WHITE HOUSE: BIDEN SCHEDULE - President Biden's schedule — 10 a.m.: The president and VP Harris will receive the President’s Daily Brief. — 2 p.m.: Biden will speak about the economy and lowering prices. — 4 p.m.: Biden, Harris, first lady Jill Biden and second gentleman Doug Emhoff will take part in a service project at DC Central Kitchen. — 5:55 p.m.: The Bidens will depart for Nantucket, arriving at 7:10 p.m. Press secretary Jen Psaki will brief at 3:15 p.m.

 

Local

 

HAMMOND: McDERMOTT WILL REQUIRE EMPLOYEE VAX — All newly hired city employees will have to show proof of vaccination before their first day of work and all current employees must show proof of vaccination before being considered for a transfer or promotion within city departments, according to two executive orders signed by Hammond Mayor Thomas McDermott Jr. (Devore, NWI Times). “I don’t want to add to the problem of unvaccinated employees any more than I already have," McDermott said. "Over 770,000 Americans have died from this disease so far, and these vaccines are FDA approved." Executive Order 21-45 mandates that, effective immediately, anyone hired by the city of Hammond will have to report their vaccination status and provide proof of vaccination with a signed affidavit stating their statement is true. Similarly, Executive Order 21-47 requires all employees who apply for a transfer or promotion within a city department provide proof of vaccination with a signed affidavit.

 

EVANSVILLE: DOWNTOWN TOWER IMPLODED — Hundreds of onlookers gathered in Evansville to watch as a series of blasts brought down an 18-story office tower that had been the southwest Indiana city’s tallest building for than a half-century (AP). Crowds watching from a safe distance cheered Sunday morning as a cloud of smoke enveloped part of downtown Evansville after a rapid series of blasts collapsed the 420 Main Building in less than a half-minute, the Evansville Courier & Press reported. The office tower had housed Old National Bank’s headquarters from 1970 to 2004. But after the bank moved out, the tower’s occupancy dropped, its condition deteriorated, and efforts to rehabilitate it failed.

 

LAFAYETTE: PD CHIEF TO RETIRE -The Lafayette Police Department will soon have a new police chief.

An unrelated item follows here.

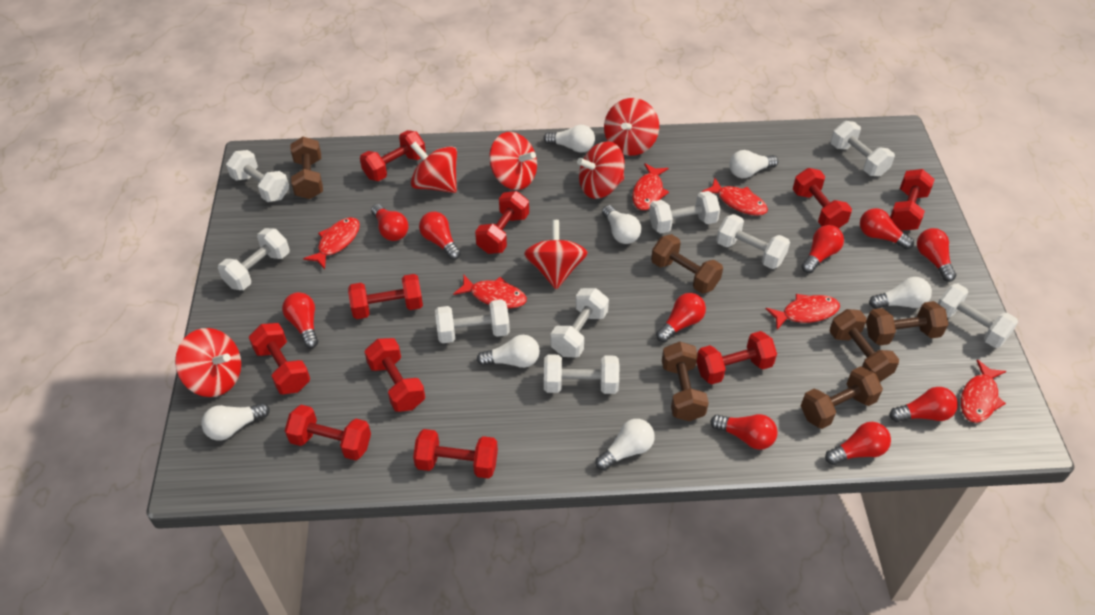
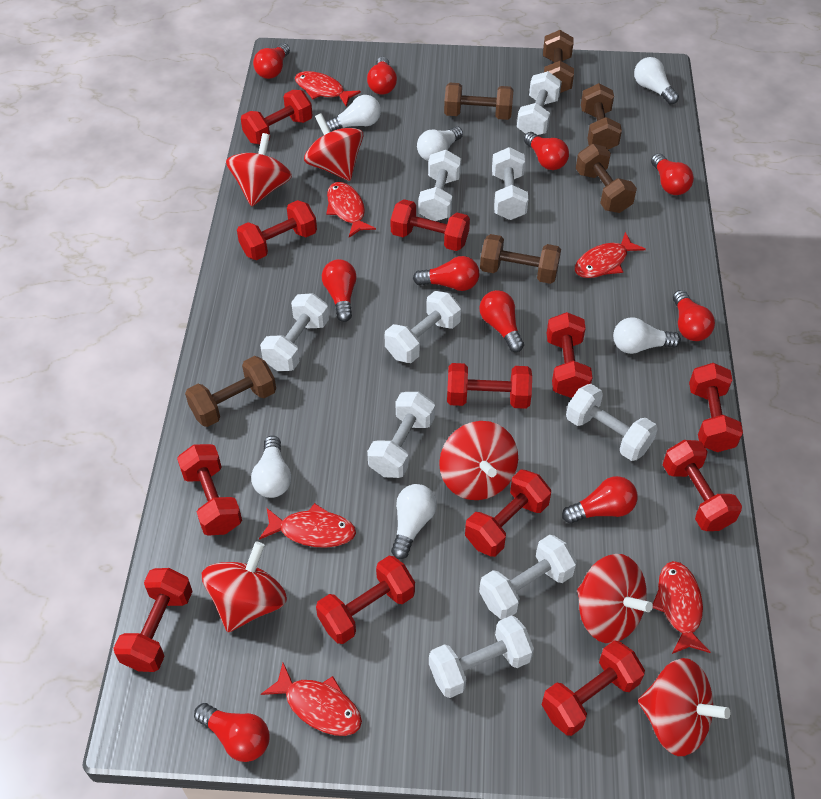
red dumbbell: [249,323,310,394] [285,405,371,460] [348,274,423,319] [360,130,426,181] [364,338,425,412] [413,429,498,479] [475,191,529,254] [697,331,777,385] [793,168,852,228] [890,169,935,231] = 10 -> [113,568,193,672] [177,444,242,536] [237,200,317,260] [241,90,312,144] [316,556,415,644] [390,199,470,251] [447,363,532,409] [465,470,551,557] [542,640,645,736] [547,312,593,398] [663,440,742,531] [689,363,743,452] = 12
white light bulb: [201,403,270,441] [477,335,540,368] [544,125,595,153] [595,419,655,471] [602,205,641,244] [729,150,778,178] [869,277,932,309] = 7 -> [251,436,291,498] [326,95,381,132] [391,484,437,559] [417,126,463,161] [613,317,681,354] [634,57,679,104] = 6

Chief Patrick Flannelly will be retiring in March of 2022. Chief Flannelly has been with the department for 26 years and was appointed Chief in November of 2012 (WFLI-TV). According to information sent out by Lafayette Mayor Tony Roswarski, Chief Flannelly announced his retirement in October 2021. Mayor Roswarski conducted in-depth interviews with five applicants who expressed interest in the position. He ultimately selected LPD Captain Scott Galloway. Captain Galloway has been with LPD since 1998.